Dr. Tim Johnson Explains Anthrax Tests

B O S T O N, Oct. 19, 2001 -- Due to the recent anthrax exposures, the American public has been rapidly learning the scientific complexities of the disease. However, since most of us are not microbiologists, the medical and scientific jargon is at times understandably confusing. We hope the following questions and answers on anthrax testing help you sort it out.

Watch the ABCNEWS Anthrax Q&A with Dr. Timothy Johnson

Q: What is the difference between a screening test and a diagnostic test?

A: A screening test, such as a nasal swab, tests whether a person has been exposed to anthrax by testing for bacteria spore presence. If spores are found in mucous from the nose, or from a skin sample, it simply means you have been exposed to the bacteria; it does not mean that you have the anthrax disease, which is when the bacteria have successfully started an infection. If no bacteria spores are found, it is likely that you were not exposed; however it is possible to have been exposed and yet have a negative nasal swab test.

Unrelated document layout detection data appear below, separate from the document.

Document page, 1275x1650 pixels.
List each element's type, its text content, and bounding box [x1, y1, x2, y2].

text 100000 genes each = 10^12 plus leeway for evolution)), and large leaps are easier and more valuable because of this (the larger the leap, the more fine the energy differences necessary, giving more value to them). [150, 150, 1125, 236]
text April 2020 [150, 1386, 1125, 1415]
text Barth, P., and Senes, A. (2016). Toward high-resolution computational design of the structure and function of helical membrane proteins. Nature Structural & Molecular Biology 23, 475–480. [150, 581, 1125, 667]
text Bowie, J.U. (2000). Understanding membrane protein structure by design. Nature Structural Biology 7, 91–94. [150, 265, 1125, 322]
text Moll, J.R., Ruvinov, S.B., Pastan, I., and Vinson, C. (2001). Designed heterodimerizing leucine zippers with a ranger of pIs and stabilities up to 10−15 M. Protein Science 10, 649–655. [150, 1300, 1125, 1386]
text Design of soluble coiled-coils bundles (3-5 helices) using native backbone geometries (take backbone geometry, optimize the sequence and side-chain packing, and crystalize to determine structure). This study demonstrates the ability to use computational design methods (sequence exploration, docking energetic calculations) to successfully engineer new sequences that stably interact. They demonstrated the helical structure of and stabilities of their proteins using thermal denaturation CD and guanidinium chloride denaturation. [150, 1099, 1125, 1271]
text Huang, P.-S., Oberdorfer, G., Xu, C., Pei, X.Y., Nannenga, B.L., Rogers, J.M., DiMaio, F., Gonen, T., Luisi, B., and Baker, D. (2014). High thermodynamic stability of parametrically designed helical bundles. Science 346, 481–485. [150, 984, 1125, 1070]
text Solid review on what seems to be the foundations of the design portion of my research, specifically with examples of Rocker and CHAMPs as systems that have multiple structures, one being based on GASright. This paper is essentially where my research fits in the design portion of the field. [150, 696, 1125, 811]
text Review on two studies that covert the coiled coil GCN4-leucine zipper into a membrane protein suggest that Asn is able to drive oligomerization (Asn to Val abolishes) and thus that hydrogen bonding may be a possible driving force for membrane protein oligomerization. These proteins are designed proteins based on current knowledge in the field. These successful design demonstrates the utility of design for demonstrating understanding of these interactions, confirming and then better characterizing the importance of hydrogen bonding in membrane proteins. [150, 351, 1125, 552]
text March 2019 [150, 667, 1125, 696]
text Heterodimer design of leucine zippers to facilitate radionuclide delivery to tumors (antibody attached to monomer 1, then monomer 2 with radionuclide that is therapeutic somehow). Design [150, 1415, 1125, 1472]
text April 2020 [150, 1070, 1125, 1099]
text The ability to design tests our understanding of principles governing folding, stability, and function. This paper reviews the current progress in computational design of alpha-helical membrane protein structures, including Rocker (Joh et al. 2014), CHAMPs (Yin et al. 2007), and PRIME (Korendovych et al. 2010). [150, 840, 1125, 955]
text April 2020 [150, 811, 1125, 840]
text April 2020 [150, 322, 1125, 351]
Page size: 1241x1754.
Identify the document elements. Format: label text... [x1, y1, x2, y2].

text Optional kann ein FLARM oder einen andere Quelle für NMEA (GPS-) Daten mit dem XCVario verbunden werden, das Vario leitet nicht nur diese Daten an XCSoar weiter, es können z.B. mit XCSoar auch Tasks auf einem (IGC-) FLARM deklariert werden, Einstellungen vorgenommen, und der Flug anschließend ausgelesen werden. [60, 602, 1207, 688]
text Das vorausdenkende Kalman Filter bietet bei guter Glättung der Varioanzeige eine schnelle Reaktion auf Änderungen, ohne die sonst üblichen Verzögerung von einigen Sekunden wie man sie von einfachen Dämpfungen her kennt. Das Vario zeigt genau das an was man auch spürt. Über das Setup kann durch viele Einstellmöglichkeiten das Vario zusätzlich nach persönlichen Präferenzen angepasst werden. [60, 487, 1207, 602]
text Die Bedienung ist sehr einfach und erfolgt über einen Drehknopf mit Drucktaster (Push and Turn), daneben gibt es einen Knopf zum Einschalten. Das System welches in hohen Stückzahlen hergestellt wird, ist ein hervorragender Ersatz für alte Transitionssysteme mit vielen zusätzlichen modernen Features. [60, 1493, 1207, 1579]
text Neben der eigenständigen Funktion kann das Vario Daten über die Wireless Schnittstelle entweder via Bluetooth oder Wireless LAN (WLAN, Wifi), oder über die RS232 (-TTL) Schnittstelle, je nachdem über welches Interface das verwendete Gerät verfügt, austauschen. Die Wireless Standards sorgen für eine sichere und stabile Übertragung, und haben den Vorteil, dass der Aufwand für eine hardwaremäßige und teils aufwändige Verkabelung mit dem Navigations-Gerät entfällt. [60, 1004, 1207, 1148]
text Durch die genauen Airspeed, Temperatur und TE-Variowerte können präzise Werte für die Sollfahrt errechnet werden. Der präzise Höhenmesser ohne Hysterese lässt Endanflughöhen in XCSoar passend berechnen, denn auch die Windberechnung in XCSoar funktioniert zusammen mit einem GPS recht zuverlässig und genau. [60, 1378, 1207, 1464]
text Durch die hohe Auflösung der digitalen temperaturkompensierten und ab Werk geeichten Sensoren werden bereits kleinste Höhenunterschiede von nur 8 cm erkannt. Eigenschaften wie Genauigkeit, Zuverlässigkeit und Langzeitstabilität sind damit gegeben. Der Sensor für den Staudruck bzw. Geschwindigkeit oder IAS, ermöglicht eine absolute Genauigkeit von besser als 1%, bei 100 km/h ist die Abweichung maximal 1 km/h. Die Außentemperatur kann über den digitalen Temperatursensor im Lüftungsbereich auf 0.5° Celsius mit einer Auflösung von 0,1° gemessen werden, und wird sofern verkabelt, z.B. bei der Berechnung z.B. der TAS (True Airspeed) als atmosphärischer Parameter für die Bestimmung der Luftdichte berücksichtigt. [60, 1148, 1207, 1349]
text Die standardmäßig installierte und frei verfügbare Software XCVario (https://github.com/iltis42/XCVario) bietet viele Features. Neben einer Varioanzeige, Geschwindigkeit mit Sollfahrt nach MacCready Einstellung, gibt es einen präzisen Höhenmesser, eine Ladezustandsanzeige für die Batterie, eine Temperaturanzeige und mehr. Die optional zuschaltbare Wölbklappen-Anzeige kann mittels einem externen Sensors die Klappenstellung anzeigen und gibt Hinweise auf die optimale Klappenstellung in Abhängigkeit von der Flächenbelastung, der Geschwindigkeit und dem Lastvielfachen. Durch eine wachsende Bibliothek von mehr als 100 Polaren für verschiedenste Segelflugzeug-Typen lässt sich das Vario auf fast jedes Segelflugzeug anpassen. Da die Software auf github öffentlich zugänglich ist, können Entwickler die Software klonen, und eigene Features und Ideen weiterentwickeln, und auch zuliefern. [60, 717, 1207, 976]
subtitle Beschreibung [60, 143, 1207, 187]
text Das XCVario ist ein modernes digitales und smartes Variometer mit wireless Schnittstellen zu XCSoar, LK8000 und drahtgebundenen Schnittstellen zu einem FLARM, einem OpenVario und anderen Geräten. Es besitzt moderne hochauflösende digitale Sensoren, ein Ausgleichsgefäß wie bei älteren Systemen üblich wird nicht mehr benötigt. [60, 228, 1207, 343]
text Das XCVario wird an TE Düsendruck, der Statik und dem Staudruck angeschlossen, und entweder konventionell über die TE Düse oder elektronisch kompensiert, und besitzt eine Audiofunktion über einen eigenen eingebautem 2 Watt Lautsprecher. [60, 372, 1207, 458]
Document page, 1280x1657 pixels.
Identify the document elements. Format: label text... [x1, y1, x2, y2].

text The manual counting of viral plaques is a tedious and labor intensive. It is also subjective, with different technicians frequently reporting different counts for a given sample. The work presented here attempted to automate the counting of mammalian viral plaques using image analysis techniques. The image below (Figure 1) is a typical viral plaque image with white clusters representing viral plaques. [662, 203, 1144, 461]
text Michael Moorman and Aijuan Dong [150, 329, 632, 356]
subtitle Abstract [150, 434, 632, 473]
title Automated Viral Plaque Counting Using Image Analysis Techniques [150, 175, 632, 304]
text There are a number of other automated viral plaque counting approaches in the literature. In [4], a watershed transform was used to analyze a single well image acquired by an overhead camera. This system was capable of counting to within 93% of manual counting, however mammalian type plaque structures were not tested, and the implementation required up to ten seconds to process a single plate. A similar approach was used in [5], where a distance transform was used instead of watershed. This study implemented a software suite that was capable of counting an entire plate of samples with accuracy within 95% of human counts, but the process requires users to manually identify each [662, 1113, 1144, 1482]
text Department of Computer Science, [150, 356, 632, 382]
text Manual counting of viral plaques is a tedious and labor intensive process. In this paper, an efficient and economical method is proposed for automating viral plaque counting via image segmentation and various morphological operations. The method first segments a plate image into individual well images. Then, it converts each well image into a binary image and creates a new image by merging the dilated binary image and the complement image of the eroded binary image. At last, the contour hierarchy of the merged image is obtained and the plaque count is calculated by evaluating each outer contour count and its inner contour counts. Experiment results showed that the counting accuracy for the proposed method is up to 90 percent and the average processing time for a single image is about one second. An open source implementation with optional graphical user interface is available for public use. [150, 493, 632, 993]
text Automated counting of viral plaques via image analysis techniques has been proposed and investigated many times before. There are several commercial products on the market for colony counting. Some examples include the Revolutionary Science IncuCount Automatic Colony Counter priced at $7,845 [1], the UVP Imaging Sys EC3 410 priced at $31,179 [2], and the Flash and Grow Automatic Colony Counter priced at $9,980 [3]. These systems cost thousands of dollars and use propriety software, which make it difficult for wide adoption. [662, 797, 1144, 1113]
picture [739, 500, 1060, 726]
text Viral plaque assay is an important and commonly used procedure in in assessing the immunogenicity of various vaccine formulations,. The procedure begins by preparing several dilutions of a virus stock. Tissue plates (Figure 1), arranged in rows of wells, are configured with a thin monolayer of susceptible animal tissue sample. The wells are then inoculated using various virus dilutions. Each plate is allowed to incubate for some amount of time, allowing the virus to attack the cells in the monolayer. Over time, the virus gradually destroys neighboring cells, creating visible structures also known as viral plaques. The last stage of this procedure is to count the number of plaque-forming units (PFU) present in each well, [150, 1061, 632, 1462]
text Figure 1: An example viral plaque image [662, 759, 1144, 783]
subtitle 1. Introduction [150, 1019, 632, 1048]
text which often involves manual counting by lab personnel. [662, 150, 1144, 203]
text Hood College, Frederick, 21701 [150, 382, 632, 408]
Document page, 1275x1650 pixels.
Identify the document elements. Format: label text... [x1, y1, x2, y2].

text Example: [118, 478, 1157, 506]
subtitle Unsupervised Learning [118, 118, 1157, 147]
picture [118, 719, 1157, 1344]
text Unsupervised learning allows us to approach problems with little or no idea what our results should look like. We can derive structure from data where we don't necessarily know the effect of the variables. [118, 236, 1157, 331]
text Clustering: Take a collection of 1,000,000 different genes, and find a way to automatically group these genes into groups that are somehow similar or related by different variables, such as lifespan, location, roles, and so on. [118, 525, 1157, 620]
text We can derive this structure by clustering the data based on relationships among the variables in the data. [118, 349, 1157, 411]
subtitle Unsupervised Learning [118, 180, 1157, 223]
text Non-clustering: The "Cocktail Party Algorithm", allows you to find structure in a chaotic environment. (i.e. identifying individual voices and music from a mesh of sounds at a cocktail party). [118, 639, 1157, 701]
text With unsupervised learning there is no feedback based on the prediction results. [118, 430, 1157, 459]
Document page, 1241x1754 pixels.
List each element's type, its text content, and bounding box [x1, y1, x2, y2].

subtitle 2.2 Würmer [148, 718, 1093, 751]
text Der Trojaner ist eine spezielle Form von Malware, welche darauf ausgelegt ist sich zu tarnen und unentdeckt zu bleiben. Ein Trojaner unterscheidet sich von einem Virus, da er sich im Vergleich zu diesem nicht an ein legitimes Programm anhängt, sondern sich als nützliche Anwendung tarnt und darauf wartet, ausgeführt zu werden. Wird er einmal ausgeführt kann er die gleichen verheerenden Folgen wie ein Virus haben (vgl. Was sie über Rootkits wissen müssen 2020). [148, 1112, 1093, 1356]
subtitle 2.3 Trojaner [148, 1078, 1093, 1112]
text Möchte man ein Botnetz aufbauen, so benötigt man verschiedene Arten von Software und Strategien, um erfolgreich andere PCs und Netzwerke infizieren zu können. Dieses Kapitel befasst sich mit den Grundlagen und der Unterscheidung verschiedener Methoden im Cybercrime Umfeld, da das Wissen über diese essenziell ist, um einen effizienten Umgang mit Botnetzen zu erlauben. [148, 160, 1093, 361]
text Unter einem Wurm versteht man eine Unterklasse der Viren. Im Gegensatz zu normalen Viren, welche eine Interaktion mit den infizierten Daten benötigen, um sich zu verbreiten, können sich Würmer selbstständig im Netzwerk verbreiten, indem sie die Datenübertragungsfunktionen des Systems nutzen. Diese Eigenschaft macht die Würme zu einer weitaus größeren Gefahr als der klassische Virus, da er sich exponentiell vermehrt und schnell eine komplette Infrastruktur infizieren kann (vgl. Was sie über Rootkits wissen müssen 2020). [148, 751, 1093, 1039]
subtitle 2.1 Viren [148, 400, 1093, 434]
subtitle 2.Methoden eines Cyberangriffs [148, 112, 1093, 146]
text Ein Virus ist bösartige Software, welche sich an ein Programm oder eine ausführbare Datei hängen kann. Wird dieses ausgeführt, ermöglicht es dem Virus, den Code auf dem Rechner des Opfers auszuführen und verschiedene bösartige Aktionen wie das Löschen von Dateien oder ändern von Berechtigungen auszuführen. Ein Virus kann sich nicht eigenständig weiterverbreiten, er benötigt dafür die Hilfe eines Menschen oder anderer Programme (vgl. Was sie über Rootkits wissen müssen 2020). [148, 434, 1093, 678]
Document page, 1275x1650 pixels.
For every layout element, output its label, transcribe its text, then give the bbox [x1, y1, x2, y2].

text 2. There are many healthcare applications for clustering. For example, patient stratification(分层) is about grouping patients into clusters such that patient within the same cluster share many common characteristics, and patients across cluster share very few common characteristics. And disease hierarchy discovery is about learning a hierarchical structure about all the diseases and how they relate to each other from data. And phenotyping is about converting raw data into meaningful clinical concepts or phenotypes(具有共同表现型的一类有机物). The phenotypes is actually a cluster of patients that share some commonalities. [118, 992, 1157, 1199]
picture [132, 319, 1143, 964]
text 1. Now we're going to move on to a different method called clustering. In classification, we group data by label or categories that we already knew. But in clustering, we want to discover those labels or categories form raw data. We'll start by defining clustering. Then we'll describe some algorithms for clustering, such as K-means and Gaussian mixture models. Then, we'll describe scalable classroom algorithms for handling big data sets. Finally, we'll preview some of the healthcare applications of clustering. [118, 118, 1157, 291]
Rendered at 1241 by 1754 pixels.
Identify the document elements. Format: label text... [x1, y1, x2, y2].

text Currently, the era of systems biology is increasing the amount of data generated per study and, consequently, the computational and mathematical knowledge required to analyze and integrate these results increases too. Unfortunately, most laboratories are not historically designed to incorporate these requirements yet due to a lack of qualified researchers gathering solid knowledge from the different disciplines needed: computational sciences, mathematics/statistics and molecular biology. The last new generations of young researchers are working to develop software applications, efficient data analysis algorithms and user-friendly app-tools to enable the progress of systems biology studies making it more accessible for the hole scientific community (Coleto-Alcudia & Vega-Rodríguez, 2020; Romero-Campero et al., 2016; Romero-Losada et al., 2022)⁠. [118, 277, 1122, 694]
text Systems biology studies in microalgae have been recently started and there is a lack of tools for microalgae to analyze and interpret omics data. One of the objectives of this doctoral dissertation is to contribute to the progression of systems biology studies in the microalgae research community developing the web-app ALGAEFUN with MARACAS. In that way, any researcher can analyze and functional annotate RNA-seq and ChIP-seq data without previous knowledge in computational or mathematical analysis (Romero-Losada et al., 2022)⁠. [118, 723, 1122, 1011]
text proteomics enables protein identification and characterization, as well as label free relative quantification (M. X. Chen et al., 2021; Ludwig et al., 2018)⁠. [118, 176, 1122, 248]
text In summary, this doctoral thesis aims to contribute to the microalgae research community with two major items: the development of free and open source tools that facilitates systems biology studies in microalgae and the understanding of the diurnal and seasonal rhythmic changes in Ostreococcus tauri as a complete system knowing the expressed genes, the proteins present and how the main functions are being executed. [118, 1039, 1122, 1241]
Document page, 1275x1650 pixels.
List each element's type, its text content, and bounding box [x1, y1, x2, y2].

A diagnostic test is done to determine if somebody has actual anthrax disease. These tests tell doctors if the bacteria have entered inside the body and actively infected a patient's blood and/or lungs. Tests can also tell if the patient has begun to fight off the infection.

Q: What is a nasal swab?

A: A nasal swab can be used as a screening test for anthrax. To get a sample of nasal mucous, a health care worker rotates a cotton swab around the inside of the nose to pick up any bacteria spores that might be present. Again, because it is only a screening test, it cannot be used to diagnose actual anthrax disease.

Q: What is a field test for anthrax?

A: A field test is one that can be done outside of the lab. Investigators use these tests on the scene of suspected exposure to determine if anthrax is present, for example, on surfaces within a building or on a person's clothes. As a general rule, field tests are usually preliminary, and additional lab tests are usually necessary to confirm field test results.

Q: How does a field test work?

A: Right now, there are at least two tests available to identify the anthrax bacteria in the field. The first type is very similar to a home pregnancy test. A sample from a wiped surface is added to a test strip covered with proteins and chemicals that detect the bacteria. If the bacteria are present, the result is a visual indicator on the strip that is detected by eye. More sensitive machines can also be used to read the strips.

Another field test available, but not common, uses polymerase chain reaction (PCR) technology (see below for definition). Samples can be placed into a machine on site, and the results will indicate if anthrax bacteria DNA is present.

Q: What types of samples are tested?

A: Anthrax bacteria can be isolated from blood, fluid from around the lungs, skin samples, or from swabs taken from the surfaces of objects or people (like the nasal swab).

Q: How do scientists know if a sample contains anthrax?

A: There are several tests capable of detecting and analyzing the anthrax bacteria, including: cultures, PCR, antibody tests, microscopy, and DNA fingerprinting.

Cultures — Culturing, or growing, anthrax bacteria is relatively simple, but does take some time. First the sample is plated, or placed, onto a lab petri dish containing a solid layer of gelatin, called agar, which contains nutrients for the bacteria to grow. Once plated, it takes 18 to 24 hours before the bacteria have grown enough to be analyzed. Scientists then study the bacteria that have grown on the plates.

PCR: Polymerase Chain Reaction — PCR allows scientists to amplify, or create copies, of small amounts of anthrax DNA into quantities large enough to analyze. The process only amplifies the specific DNA that you are looking for. This test can be done quickly in the field to determine if anthrax is present, and also again more thoroughly in the lab to determine if the bacteria contains specific genes, such as ones that might make the bacteria antibiotic-resistant.

Antibody tests — These tests indicate if your body has begun to fight off infection. One such test, sometimes called an ELISA, indicates if your body has produced antibodies against the anthrax bacteria. When you become infected with anything your body produces antibodies that help fight off the infection. If you have antibodies against the anthrax bacteria, and you were never exposed to it before, it would indicate that you are infected.

Microscopy — Anthrax bacteria have many distinguishing physical characteristics that scientists use to identify them from other types of bacteria under the microscope. For example, the anthrax are shaped like small rods, are non-motile, meaning they do not move around on their own, and are can be stained by certain dyes.

DNA fingerprinting — This test is usually done after all the others to find out the specific type of anthrax bacteria involved. By closely scrutinizing the bacteria's DNA, scientists can determine if two anthrax samples originate from the same strain. For fingerprinting, labs use PCR technology as well as other genetic techniques to study bacterial genes. Each bacterium has its own unique DNA fingerprint. By sequencing certain genes scientists can compare samples to an existing library of anthrax bacteria sequences. Figuring out where a bacterium came from can very difficult, especially if it turns out to be a strain commonly found in research institutions.